But supposedly one country that can be trusted is the United States of America. Yet we are the only country that has used a nuclear weapon — and we’ve done it twice. I’ve discussed this before, Stalin, Not the Bomb, Defeated Japan. What we did was kill well over 100,000 Japanese civilians. And we did not do it to protect ourselves or to defeat Japan. We did it to send the Soviet Union a message.

As evil as terrorism is, those who engage in it at least think that they are righting some wrong. When we dropped the nuclear weapons on Hiroshima and Nagasaki, we were not doing that. Our leaders very calmly decided that it was fine to kill so many fellow human beings in the name of “flipping the bird” to the Russians. And as it was, it only took four years for the Soviets to get their own bomb. If the US hadn’t dropped those bombs, Stalin likely wouldn’t have felt it so pressing to get the bomb for himself.
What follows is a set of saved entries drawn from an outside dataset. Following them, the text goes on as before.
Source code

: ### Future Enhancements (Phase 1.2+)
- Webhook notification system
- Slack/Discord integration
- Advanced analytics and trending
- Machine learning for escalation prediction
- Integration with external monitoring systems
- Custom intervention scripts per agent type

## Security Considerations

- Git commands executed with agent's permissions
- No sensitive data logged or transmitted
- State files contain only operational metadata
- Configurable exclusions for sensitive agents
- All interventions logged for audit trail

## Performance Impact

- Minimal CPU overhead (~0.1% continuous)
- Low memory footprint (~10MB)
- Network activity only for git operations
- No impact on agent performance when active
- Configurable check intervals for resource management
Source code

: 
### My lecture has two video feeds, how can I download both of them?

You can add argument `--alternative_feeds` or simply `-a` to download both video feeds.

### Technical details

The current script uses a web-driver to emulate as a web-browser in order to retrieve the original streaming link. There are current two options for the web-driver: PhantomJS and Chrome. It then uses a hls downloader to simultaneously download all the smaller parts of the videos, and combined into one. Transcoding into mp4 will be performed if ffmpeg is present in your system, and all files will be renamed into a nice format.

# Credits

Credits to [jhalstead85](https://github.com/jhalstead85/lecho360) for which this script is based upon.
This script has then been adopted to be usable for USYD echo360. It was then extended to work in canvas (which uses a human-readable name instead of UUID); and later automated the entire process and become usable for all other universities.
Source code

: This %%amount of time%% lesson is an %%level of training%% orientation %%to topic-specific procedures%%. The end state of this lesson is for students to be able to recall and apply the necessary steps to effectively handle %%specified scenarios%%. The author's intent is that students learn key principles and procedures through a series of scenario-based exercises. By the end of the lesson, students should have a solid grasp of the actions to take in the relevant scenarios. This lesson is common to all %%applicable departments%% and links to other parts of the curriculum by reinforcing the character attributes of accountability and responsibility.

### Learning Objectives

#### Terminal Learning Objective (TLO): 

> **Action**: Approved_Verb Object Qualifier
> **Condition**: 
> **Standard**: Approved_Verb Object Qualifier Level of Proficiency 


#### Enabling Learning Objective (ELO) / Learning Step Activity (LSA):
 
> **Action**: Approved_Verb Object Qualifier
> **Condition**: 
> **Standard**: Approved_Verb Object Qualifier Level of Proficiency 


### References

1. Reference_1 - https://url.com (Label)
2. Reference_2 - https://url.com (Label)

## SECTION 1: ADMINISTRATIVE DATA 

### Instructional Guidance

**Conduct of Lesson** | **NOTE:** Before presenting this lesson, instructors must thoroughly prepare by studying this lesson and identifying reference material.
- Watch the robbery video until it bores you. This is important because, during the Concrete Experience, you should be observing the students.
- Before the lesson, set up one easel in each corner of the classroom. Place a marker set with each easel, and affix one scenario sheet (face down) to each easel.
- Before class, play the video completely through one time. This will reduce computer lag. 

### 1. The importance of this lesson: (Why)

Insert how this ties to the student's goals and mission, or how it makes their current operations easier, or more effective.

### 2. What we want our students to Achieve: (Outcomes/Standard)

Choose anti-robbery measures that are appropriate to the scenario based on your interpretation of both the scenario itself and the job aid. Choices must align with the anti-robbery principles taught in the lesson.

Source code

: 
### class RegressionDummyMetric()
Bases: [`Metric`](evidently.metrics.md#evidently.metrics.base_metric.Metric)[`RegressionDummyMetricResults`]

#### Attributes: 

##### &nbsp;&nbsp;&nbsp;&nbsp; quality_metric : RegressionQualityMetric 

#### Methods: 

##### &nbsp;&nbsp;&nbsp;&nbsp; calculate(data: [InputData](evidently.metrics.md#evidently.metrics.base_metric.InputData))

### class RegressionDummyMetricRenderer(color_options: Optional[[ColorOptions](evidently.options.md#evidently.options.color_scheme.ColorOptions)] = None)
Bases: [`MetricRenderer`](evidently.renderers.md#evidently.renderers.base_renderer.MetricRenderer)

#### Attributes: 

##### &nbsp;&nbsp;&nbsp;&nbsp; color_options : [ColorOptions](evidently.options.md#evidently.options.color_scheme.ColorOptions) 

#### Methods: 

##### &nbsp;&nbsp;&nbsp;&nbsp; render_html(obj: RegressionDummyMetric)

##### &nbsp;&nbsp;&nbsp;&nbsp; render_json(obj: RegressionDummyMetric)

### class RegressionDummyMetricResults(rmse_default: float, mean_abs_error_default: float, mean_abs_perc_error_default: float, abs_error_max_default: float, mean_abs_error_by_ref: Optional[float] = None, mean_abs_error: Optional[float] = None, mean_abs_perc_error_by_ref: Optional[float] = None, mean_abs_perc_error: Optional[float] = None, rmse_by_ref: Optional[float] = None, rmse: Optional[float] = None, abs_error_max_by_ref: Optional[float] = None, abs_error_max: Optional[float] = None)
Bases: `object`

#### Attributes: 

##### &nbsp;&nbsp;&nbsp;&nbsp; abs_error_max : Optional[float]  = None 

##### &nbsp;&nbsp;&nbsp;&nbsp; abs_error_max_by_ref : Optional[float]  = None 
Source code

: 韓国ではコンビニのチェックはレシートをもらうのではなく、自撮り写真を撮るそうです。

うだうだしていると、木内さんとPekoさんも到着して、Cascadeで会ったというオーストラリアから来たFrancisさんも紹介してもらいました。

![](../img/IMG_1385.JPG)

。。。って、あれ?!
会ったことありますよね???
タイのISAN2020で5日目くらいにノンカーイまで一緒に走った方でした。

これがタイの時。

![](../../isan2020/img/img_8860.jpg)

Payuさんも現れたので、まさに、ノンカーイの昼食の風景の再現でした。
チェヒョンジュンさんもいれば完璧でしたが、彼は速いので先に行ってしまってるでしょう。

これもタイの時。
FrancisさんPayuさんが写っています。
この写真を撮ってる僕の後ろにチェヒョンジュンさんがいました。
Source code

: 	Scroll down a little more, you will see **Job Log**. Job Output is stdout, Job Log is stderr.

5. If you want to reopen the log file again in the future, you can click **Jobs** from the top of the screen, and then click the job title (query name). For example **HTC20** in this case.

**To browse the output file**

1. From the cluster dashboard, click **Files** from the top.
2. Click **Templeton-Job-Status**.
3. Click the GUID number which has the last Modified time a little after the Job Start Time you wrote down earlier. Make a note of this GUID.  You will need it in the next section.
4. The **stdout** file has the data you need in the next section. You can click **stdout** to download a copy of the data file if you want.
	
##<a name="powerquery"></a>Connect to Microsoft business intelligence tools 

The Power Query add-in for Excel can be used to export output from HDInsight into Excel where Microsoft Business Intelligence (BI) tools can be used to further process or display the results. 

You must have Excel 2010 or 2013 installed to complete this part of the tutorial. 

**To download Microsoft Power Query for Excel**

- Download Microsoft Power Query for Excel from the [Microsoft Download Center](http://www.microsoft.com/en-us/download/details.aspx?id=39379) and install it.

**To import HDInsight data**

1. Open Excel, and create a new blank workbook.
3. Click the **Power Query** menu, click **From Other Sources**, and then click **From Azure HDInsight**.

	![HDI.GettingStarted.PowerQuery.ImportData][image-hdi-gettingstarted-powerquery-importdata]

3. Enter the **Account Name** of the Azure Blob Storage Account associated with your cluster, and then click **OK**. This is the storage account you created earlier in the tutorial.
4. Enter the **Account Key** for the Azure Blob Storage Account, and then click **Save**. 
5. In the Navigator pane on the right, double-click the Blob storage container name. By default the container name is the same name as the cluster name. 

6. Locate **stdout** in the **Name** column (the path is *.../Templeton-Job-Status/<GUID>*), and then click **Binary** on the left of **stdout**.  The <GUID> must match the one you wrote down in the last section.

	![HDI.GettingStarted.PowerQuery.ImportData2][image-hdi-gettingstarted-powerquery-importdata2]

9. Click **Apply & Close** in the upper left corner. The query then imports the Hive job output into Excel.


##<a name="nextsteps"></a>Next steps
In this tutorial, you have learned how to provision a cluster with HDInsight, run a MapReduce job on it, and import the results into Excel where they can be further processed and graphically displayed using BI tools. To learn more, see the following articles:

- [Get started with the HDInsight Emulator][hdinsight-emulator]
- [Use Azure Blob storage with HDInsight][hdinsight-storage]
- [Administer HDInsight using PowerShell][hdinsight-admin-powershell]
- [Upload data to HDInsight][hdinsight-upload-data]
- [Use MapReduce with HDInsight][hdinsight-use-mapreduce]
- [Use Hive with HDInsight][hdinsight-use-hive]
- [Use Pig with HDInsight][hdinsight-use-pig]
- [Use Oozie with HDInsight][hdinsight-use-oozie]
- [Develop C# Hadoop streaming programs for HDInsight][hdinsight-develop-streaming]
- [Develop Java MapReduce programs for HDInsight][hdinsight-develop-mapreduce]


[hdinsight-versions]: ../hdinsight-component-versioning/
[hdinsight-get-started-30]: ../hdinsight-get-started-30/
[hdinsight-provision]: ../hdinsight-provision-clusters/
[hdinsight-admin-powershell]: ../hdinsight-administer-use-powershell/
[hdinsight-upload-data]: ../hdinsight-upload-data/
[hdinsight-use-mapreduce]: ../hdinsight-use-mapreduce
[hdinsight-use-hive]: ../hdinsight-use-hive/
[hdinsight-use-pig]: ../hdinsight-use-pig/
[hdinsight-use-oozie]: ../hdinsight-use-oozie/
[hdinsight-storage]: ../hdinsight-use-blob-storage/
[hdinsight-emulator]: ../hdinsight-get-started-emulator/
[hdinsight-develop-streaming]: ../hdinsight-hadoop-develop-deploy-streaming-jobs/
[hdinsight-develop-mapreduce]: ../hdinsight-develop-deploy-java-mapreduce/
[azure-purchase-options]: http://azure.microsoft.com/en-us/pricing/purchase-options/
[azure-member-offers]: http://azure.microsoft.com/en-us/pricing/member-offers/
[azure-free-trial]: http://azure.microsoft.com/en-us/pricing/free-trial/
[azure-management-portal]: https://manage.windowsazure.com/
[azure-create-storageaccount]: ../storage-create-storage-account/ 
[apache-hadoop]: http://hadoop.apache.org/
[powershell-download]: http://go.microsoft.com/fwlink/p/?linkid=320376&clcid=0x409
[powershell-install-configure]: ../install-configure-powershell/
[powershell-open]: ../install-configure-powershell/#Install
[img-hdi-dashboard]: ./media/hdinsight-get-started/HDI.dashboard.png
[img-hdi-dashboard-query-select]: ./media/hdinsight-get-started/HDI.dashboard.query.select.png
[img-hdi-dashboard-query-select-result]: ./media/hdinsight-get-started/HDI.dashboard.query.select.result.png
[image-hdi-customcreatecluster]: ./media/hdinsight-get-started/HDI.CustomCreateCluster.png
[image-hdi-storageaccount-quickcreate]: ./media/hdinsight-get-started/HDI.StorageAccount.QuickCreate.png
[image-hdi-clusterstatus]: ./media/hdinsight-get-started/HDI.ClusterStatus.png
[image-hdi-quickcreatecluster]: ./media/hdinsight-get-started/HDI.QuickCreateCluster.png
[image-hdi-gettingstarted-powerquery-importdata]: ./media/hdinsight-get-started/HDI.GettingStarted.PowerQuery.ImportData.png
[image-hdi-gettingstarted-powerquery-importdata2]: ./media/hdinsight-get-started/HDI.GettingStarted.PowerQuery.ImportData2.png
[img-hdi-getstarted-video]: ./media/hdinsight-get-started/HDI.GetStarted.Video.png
I understand why we decided to get the bomb. It was thought that the Nazis would get it and win the war. It’s hard not to sympathize with that thinking. So I don’t have such a problem with the Manhattan Project or even with Trinity. But we didn’t have to use the bomb on fellow humans. Sadly, the leadership of the United States thought exactly the opposite. And for the worst possible reasons.

Welcome to the Nuclear Age, 70 years ago today.